We, in America, could easily be crowned the biggest time watchers on the planet.  In our own personal space, we have access to info on time passing in at least three ways--our alarm clock,watch, phone, computer.  Now add the clock on the wall, the radio, the TV.  Every form of transit has the time posted for us, our churches ring out the hour.  Schools, places of business have clocks in easy view.  It makes me wonder if the real attraction in shopping and eating out has to do with the absence of time keepers in those establishments.

It has to be anxiety producing, this obsession with tracking our moments.  Seeing no possibility that we're going to give it up any time soon, I'm taking the "if you can't beat 'em, join 'em" approach and offering a way to steal a little time for ourselves.  I'm going to call it the ten minute rule:

Select a timer of your choice, and I know every electronic device we own has one.  Or use the wind-up timer in your kitchen if you haven't yet succumbed to living your life by beeps.  Set it for ten minutes.  These ten minutes are yours.  Just for you.  Within your ten minute bubble of time, you are free to do anything, or nothing you choose.  It could be ten music minutes, then breathing minutes, ten dancing minutes, ten reading minutes, ten bike-riding minutes, ten watching the stars minutes, ten sudoku minutes.  All for you, in your ten minute bubble. 

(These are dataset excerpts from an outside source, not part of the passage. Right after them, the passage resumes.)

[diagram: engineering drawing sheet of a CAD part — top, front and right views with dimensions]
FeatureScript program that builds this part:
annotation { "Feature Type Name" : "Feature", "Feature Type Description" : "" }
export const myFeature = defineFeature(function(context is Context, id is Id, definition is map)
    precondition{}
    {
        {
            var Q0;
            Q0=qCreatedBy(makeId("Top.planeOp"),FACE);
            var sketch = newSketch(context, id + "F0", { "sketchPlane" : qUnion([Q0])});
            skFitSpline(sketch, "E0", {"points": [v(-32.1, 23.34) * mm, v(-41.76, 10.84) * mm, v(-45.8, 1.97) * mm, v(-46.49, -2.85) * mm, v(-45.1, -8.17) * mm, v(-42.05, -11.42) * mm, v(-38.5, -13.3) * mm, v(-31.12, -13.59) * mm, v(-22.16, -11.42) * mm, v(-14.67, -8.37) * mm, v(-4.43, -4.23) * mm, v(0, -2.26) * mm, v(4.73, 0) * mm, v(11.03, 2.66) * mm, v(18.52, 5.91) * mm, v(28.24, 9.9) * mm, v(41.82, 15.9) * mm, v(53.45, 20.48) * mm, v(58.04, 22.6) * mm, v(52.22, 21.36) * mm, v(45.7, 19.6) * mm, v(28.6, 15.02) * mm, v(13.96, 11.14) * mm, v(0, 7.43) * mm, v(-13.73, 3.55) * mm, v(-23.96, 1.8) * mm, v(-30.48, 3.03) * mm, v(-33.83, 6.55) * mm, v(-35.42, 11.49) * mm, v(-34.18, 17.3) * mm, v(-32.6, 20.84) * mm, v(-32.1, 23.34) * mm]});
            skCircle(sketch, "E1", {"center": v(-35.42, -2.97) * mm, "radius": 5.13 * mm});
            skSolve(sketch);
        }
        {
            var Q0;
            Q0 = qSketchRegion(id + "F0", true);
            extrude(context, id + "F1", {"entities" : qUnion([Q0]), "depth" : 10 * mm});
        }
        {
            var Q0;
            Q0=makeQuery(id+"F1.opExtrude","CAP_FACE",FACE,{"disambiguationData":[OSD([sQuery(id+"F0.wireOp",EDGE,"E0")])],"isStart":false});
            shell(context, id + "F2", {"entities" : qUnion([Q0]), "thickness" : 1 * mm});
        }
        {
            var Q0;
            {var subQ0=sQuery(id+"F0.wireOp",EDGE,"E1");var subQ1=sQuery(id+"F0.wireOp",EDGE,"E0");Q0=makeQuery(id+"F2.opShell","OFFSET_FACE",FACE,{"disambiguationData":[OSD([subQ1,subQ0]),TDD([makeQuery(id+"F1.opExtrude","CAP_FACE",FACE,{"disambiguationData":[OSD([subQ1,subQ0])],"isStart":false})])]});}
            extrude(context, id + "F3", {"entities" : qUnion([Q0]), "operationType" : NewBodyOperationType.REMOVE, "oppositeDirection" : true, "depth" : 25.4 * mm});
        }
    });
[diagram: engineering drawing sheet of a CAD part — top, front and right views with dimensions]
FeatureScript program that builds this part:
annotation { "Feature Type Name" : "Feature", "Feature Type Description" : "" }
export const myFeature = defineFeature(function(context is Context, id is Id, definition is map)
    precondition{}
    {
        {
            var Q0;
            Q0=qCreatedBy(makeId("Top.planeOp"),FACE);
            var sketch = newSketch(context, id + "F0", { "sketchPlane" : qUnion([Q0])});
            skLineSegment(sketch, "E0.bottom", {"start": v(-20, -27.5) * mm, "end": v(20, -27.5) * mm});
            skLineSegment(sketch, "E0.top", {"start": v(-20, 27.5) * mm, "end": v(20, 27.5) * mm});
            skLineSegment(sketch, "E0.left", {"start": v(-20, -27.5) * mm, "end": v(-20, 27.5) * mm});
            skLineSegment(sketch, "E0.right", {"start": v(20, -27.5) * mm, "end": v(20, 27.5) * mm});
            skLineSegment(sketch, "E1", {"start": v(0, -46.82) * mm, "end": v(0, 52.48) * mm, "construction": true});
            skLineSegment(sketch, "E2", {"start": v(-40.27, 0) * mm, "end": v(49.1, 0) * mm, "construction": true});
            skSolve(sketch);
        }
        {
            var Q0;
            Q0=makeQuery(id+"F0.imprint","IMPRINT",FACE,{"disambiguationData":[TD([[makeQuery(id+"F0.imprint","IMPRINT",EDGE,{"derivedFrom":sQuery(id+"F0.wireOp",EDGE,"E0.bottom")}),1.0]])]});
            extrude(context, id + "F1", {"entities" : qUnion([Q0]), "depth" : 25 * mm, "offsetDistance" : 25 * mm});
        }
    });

Then, back in everyone's time, things may flow easier, be less crowded, less down to the minute.  Thanks to one simple ten minutes of time just for you.

Wednesday, January 8, 2014

Empty Tank

This is for those times when you feel hollow inside, empty in a way that feels like you will never be full again, when there are only questions and no answers, when help seems far, far away:

  • Give yourself over to the experience of emptiness. 
  • With your focus fully on the emptiness, ask for help from the Beings of the Light Communities, not needing to know anything about them.  With only the thought that they are indeed there.
  • Not knowing what their solution will be, open to the possibility of their complete understanding and allow, surrender, to the giving of exactly what you need.  So you are no longer empty, you make room for answers to come, you know firsthand help is with you.
  • Honor them with your gratitude in whatever way seems right to you.  
Know that you are, and will always be, blessed.